● **Task directions**:
Answer these questions using the notes on data adjustments below.
(a) How many kinds of adjustments do the notes list?
(b) In the monthly milk production example, what causes variation between the months?
(c) What do the notes say is used to make inflation adjustments?
*** Passage for review Section Begins ***
Adjustments :- Adjustments sometimes leads to a simpler forecasting task. The purpose of these adjustments is to simplify the patterns in the historical data by removing the known sources of variation or by making the pattern more consistent across the whole dataset.

There are 4 kinds of adjustments :- calendar adjustments, population adjustments, inflation adjustments and mathematical transformation.

  1. Calender Adjusment :- Some of the variation in the data may be due to simple calender effects. For eg. if we are studying the monthly milk production on a farm, there will be variation between the months simply because of different no. of days in each month.

Below we are plotting the original series and series after the calendar adjustment.

library(fpp2)
## Loading required package: ggplot2
## Loading required package: forecast
## Loading required package: fma
## Loading required package: expsmooth
dframe = cbind(Monthly = milk,
               DailyAverage = milk/monthdays(milk))

autoplot(dframe, facet = TRUE) +
  xlab("Years") + ylab("Pounds") +
  ggtitle("Milk Production per cow")

  1. Population Adjustment :- Any data that are affected by population changes can be adjusted to give per-capita data. That is, consider the data per person (or per thousand people, or per million people) rather than the total.

  2. Inflation Adjustment :- Data which are affected by the value of money are best adjusted before modelling. To make these adjustments, a price index is used. If \(z_t\) denotes the price index and \(y_t\) denotes the original house price in year t, then \(x_t = y_t /z_t ∗ z_{2000}\) gives the adjusted house price at year 2000 dollar values.
*** Passage for review Section Ends ***
*** Given information Section Begins ***
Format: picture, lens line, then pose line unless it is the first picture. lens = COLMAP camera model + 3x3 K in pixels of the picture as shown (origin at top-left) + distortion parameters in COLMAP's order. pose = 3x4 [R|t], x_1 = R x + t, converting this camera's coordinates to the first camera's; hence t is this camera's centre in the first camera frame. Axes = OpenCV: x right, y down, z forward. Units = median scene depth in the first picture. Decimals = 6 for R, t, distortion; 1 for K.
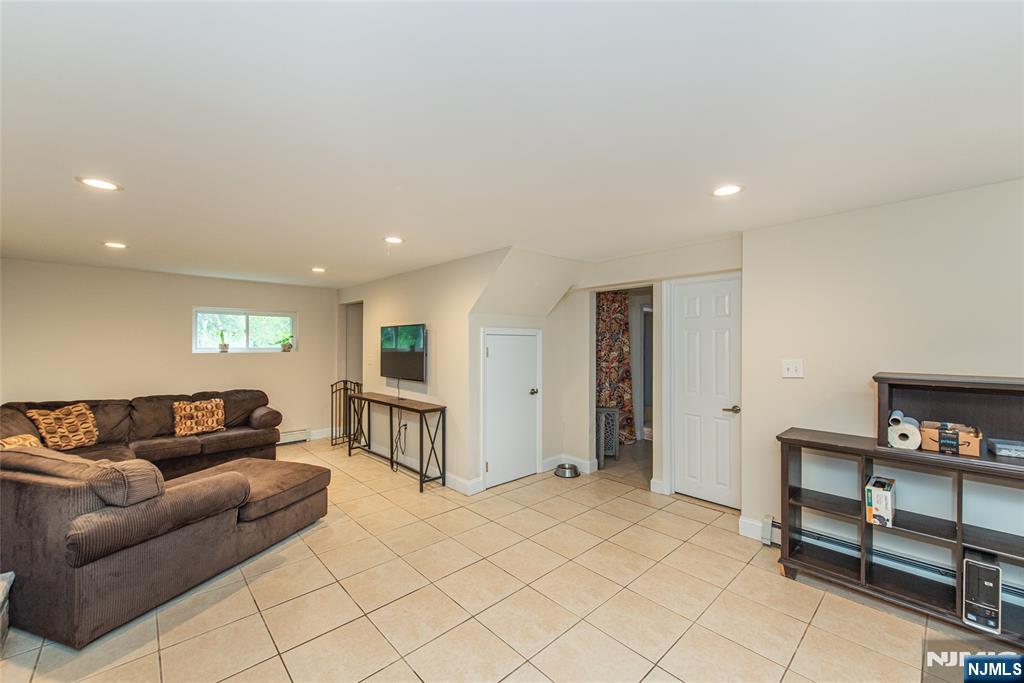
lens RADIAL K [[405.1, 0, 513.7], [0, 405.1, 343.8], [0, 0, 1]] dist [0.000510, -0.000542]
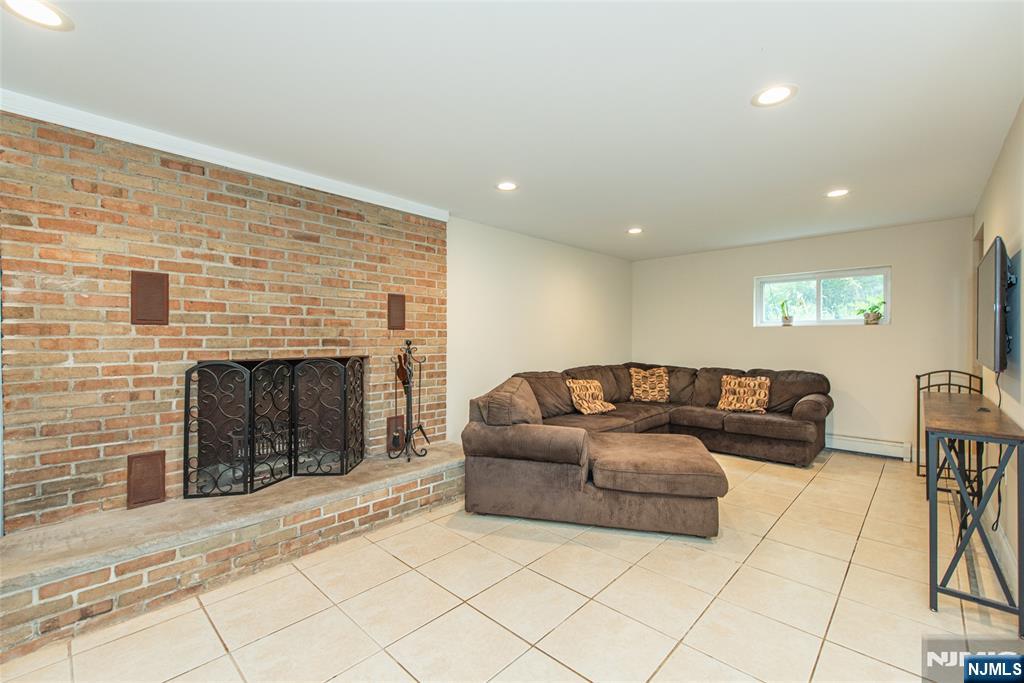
*** Given information Section Ends ***
● **Output for this task**:
(a) Four: calendar, population, inflation, and mathematical transformation.
(b) The different number of days in each month.
(c) A price index.